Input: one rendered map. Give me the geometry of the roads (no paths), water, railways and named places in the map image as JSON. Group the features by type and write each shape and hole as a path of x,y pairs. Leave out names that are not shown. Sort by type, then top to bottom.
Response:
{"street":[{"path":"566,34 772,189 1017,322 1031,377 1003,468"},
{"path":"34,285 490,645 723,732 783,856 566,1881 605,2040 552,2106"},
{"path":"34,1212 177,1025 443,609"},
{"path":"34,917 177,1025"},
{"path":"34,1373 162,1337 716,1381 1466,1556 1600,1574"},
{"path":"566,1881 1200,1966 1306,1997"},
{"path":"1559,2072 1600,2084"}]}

Work to complete>
The lines above are to be retyped exactly, with none omitted.

Exercise output>
Input: one rendered map. Give me the geometry of the roads (no paths), water, railways and named places in the map image as JSON. Group the features by type and write each shape and hole as a path of x,y pairs. Leave out names that are not shown. Sort by type, then top to bottom.
Response:
{"street":[{"path":"566,34 772,189 1017,322 1031,377 1003,468"},
{"path":"34,285 490,645 723,732 783,856 566,1881 605,2040 552,2106"},
{"path":"34,1212 177,1025 443,609"},
{"path":"34,917 177,1025"},
{"path":"34,1373 162,1337 716,1381 1466,1556 1600,1574"},
{"path":"566,1881 1200,1966 1306,1997"},
{"path":"1559,2072 1600,2084"}]}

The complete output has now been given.